やること
次の(a)〜(c)が季節の歌の一覧の内容と合っているか、それぞれ「はい」か「いいえ」で答え、判断の決め手となる語句を一覧からそのまま引用せよ。(a)「赤とんぼ」の季節は白露とされている。(b)「夕焼小焼」の理由には、日が長くなる頃とある。(c)「たきび」の季節は小雪とされている。

┌─ 学習テキスト

部屋の中から秋の気配を敏感に感じ取った歌と解釈してみたい。
(B面:故郷)
⑭虫のこえ
歌詞:あれ松虫が ないている
チンチロチンチロ チンチロリン
あれ鈴虫も ないている
リンリンリンリン リインリン
秋の夜長を なきとおす
ああおもしろい 虫のこえ
季節:処暑(8月23日〜9月7日頃)
理由:夜になると松虫が鳴き、秋を感じられるようになる頃。
(B面:とんび)
⑮赤とんぼ
歌詞:夕焼け小焼けの 赤とんぼ
追われて見たのは いつの日か
季節:白露(9月8日〜9月22日頃)
理由:赤とんぼが里に降りてくる頃。
(B面:証城寺の狸囃子)
⑯夕焼小焼
歌詞:夕焼小焼で 日が暮れて
山のお寺の 鐘がなる
おててつないで かえりましょ
からすと一緒に かえりましょ
季節:秋分(9月23日〜10月7日頃)
理由:どんどん日が短くなる頃。暗くならないうちに帰りましょ。
(B面:七つの子)
⑰里の秋
歌詞:しずかなしずかな 里の秋
お背戸に木の実の 落ちる夜は
ああ かあさんとただ二人
栗の実煮てます いろりばた
季節:寒露(10月8日〜10月23日頃)
理由:木の実のなる頃。秋も深まった感じがする。
(B面:どんぐりころころ)
⑱紅葉
歌詞:秋の夕日に 照る山もみじ
濃いも薄いも 数ある中に
赤や黄色の 色さまざまに
水の上にも 織る錦
季節:霜降(10月24日〜11月7日頃)
理由:紅葉の時期。秋の終わり。
(B面:まっかな秋)
⑲たきび
歌詞:かきねの かきねの まがりかど
焚き火だ 焚き火だ 落ち葉焚き
あたろうか あたろうよ
きたかぜぴいぷう ふいている
季節:立冬(11月8日〜11月21日頃)
理由:木枯らしが吹く頃。
(B面:北風小僧の寒太郎)
⑳冬景色
歌詞:さ霜消ゆる 湊江の
舟に白し 朝の霧
ただ水鳥の 声はして
いまだ覚めず 岸の家
季節:小雪(11月22日〜12月6日頃)
理由:寒い冬の朝の情景。
(B面:こぎつね)
㉑雪
歌詞:雪やこんこ 霰やこんこ
降っては降っては ずんずん積もる
山も野原も 綿帽子被り
枯れ木残らず 花が咲く
季節:大雪(12月7日〜12月21日頃)

└─
┌─ 提供データ

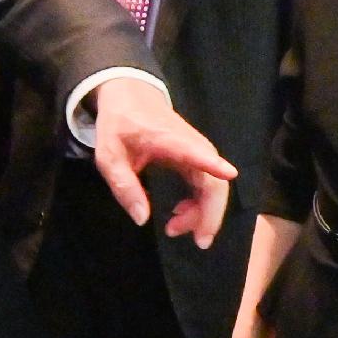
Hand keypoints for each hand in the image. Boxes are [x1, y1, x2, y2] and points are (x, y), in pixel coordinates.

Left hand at [88, 73, 238, 247]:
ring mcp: (197, 151)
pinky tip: (181, 213)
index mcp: (169, 140)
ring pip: (214, 186)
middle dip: (210, 214)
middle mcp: (191, 145)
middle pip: (214, 181)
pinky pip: (207, 184)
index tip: (227, 174)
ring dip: (203, 213)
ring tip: (175, 229)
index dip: (213, 164)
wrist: (131, 95)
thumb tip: (142, 219)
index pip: (196, 152)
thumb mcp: (109, 156)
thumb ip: (124, 186)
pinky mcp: (197, 157)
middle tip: (197, 241)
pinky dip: (199, 203)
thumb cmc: (119, 123)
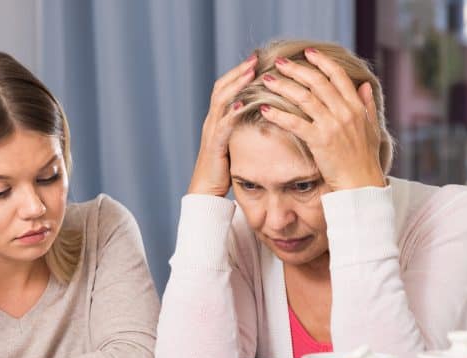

└─

解答
(a) はい。「季節:白露(9月8日〜9月22日頃)」
(b) いいえ。「どんどん日が短くなる頃。」
(c) いいえ。「季節:立冬(11月8日〜11月21日頃)」